» WHAT TO DO
Word for word, restate each entry that appears below.

####

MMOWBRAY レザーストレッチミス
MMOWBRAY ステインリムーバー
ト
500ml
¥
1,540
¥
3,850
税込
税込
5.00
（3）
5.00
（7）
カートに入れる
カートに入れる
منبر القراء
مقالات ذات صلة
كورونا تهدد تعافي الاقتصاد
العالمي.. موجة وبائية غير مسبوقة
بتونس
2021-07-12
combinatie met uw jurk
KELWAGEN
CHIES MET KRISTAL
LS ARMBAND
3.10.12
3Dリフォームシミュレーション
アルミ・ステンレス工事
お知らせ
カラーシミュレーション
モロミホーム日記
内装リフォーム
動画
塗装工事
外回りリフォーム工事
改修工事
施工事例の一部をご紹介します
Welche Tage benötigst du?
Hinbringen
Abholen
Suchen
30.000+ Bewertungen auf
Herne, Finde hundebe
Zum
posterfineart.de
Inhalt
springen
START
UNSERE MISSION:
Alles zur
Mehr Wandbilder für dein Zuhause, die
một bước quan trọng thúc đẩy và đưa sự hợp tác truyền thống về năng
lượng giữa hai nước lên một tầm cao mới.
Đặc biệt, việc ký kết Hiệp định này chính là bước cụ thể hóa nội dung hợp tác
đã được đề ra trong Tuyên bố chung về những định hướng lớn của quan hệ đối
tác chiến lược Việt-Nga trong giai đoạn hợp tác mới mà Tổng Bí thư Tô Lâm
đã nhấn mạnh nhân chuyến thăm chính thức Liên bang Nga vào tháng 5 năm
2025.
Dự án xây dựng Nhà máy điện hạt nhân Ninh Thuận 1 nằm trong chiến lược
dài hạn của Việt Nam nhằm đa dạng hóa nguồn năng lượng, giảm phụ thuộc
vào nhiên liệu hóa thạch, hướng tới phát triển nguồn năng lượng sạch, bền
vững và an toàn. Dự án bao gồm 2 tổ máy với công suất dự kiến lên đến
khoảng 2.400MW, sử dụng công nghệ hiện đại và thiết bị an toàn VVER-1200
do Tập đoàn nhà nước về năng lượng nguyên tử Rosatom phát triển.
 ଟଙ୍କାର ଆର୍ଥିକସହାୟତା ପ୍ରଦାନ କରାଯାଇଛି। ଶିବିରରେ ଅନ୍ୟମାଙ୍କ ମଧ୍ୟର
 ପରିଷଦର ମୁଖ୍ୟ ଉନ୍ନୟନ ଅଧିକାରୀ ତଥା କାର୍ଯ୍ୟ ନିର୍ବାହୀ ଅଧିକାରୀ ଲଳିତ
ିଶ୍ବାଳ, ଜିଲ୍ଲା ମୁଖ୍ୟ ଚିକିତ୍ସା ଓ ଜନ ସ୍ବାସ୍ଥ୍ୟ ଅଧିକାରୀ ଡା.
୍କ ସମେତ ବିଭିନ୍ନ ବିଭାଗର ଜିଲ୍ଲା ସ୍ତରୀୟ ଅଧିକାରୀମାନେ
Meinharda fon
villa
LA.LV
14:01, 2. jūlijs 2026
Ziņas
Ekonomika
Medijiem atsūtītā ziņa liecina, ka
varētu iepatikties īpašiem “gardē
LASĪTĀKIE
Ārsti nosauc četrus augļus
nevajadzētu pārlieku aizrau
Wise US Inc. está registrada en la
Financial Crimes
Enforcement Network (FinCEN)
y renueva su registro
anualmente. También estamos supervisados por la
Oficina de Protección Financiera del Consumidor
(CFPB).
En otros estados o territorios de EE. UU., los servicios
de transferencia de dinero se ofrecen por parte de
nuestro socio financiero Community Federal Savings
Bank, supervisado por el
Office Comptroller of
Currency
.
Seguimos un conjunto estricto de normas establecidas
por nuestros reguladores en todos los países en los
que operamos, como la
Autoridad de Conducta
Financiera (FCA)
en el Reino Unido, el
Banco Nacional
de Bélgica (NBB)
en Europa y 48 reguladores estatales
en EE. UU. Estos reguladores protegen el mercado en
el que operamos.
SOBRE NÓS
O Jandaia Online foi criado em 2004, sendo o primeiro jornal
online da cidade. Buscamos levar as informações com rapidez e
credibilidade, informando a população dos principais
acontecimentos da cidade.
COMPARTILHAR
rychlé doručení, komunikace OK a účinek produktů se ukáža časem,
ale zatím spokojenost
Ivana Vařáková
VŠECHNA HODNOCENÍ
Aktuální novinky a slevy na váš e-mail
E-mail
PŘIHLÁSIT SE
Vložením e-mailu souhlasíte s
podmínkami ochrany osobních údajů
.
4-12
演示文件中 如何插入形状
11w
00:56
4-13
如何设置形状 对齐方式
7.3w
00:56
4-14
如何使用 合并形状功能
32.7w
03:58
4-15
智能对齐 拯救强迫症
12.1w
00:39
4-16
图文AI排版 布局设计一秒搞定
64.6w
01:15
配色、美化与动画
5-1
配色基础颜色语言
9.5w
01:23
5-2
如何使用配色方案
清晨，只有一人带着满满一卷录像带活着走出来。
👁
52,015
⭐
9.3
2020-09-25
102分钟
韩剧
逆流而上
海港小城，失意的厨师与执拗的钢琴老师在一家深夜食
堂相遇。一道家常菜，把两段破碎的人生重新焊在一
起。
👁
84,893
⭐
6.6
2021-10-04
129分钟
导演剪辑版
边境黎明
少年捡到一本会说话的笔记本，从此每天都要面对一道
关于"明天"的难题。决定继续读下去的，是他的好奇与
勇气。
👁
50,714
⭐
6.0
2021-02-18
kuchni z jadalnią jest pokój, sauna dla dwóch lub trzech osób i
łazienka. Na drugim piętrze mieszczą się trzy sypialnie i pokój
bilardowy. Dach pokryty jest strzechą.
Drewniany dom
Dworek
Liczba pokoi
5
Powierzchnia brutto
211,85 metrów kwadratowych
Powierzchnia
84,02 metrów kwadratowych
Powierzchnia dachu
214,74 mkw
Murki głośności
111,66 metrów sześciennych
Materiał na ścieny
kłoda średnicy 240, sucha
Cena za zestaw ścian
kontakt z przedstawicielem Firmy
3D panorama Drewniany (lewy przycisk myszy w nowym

####

» REPLY
MMOWBRAY レザーストレッチミス
MMOWBRAY ステインリムーバー
ト
500ml
¥
1,540
¥
3,850
税込
税込
5.00
（3）
5.00
（7）
カートに入れる
カートに入れる
منبر القراء
مقالات ذات صلة
كورونا تهدد تعافي الاقتصاد
العالمي.. موجة وبائية غير مسبوقة
بتونس
2021-07-12
combinatie met uw jurk
KELWAGEN
CHIES MET KRISTAL
LS ARMBAND
3.10.12
3Dリフォームシミュレーション
アルミ・ステンレス工事
お知らせ
カラーシミュレーション
モロミホーム日記
内装リフォーム
動画
塗装工事
外回りリフォーム工事
改修工事
施工事例の一部をご紹介します
Welche Tage benötigst du?
Hinbringen
Abholen
Suchen
30.000+ Bewertungen auf
Herne, Finde hundebe
Zum
posterfineart.de
Inhalt
springen
START
UNSERE MISSION:
Alles zur
Mehr Wandbilder für dein Zuhause, die
một bước quan trọng thúc đẩy và đưa sự hợp tác truyền thống về năng
lượng giữa hai nước lên một tầm cao mới.
Đặc biệt, việc ký kết Hiệp định này chính là bước cụ thể hóa nội dung hợp tác
đã được đề ra trong Tuyên bố chung về những định hướng lớn của quan hệ đối
tác chiến lược Việt-Nga trong giai đoạn hợp tác mới mà Tổng Bí thư Tô Lâm
đã nhấn mạnh nhân chuyến thăm chính thức Liên bang Nga vào tháng 5 năm
2025.
Dự án xây dựng Nhà máy điện hạt nhân Ninh Thuận 1 nằm trong chiến lược
dài hạn của Việt Nam nhằm đa dạng hóa nguồn năng lượng, giảm phụ thuộc
vào nhiên liệu hóa thạch, hướng tới phát triển nguồn năng lượng sạch, bền
vững và an toàn. Dự án bao gồm 2 tổ máy với công suất dự kiến lên đến
khoảng 2.400MW, sử dụng công nghệ hiện đại và thiết bị an toàn VVER-1200
do Tập đoàn nhà nước về năng lượng nguyên tử Rosatom phát triển.
 ଟଙ୍କାର ଆର୍ଥିକସହାୟତା ପ୍ରଦାନ କରାଯାଇଛି। ଶିବିରରେ ଅନ୍ୟମାଙ୍କ ମଧ୍ୟର
 ପରିଷଦର ମୁଖ୍ୟ ଉନ୍ନୟନ ଅଧିକାରୀ ତଥା କାର୍ଯ୍ୟ ନିର୍ବାହୀ ଅଧିକାରୀ ଲଳିତ
ିଶ୍ବାଳ, ଜିଲ୍ଲା ମୁଖ୍ୟ ଚିକିତ୍ସା ଓ ଜନ ସ୍ବାସ୍ଥ୍ୟ ଅଧିକାରୀ ଡା.
୍କ ସମେତ ବିଭିନ୍ନ ବିଭାଗର ଜିଲ୍ଲା ସ୍ତରୀୟ ଅଧିକାରୀମାନେ
Meinharda fon
villa
LA.LV
14:01, 2. jūlijs 2026
Ziņas
Ekonomika
Medijiem atsūtītā ziņa liecina, ka
varētu iepatikties īpašiem “gardē
LASĪTĀKIE
Ārsti nosauc četrus augļus
nevajadzētu pārlieku aizrau
Wise US Inc. está registrada en la
Financial Crimes
Enforcement Network (FinCEN)
y renueva su registro
anualmente. También estamos supervisados por la
Oficina de Protección Financiera del Consumidor
(CFPB).
En otros estados o territorios de EE. UU., los servicios
de transferencia de dinero se ofrecen por parte de
nuestro socio financiero Community Federal Savings
Bank, supervisado por el
Office Comptroller of
Currency
.
Seguimos un conjunto estricto de normas establecidas
por nuestros reguladores en todos los países en los
que operamos, como la
Autoridad de Conducta
Financiera (FCA)
en el Reino Unido, el
Banco Nacional
de Bélgica (NBB)
en Europa y 48 reguladores estatales
en EE. UU. Estos reguladores protegen el mercado en
el que operamos.
SOBRE NÓS
O Jandaia Online foi criado em 2004, sendo o primeiro jornal
online da cidade. Buscamos levar as informações com rapidez e
credibilidade, informando a população dos principais
acontecimentos da cidade.
COMPARTILHAR
rychlé doručení, komunikace OK a účinek produktů se ukáža časem,
ale zatím spokojenost
Ivana Vařáková
VŠECHNA HODNOCENÍ
Aktuální novinky a slevy na váš e-mail
E-mail
PŘIHLÁSIT SE
Vložením e-mailu souhlasíte s
podmínkami ochrany osobních údajů
.
4-12
演示文件中 如何插入形状
11w
00:56
4-13
如何设置形状 对齐方式
7.3w
00:56
4-14
如何使用 合并形状功能
32.7w
03:58
4-15
智能对齐 拯救强迫症
12.1w
00:39
4-16
图文AI排版 布局设计一秒搞定
64.6w
01:15
配色、美化与动画
5-1
配色基础颜色语言
9.5w
01:23
5-2
如何使用配色方案
清晨，只有一人带着满满一卷录像带活着走出来。
👁
52,015
⭐
9.3
2020-09-25
102分钟
韩剧
逆流而上
海港小城，失意的厨师与执拗的钢琴老师在一家深夜食
堂相遇。一道家常菜，把两段破碎的人生重新焊在一
起。
👁
84,893
⭐
6.6
2021-10-04
129分钟
导演剪辑版
边境黎明
少年捡到一本会说话的笔记本，从此每天都要面对一道
关于"明天"的难题。决定继续读下去的，是他的好奇与
勇气。
👁
50,714
⭐
6.0
2021-02-18
kuchni z jadalnią jest pokój, sauna dla dwóch lub trzech osób i
łazienka. Na drugim piętrze mieszczą się trzy sypialnie i pokój
bilardowy. Dach pokryty jest strzechą.
Drewniany dom
Dworek
Liczba pokoi
5
Powierzchnia brutto
211,85 metrów kwadratowych
Powierzchnia
84,02 metrów kwadratowych
Powierzchnia dachu
214,74 mkw
Murki głośności
111,66 metrów sześciennych
Materiał na ścieny
kłoda średnicy 240, sucha
Cena za zestaw ścian
kontakt z przedstawicielem Firmy
3D panorama Drewniany (lewy przycisk myszy w nowym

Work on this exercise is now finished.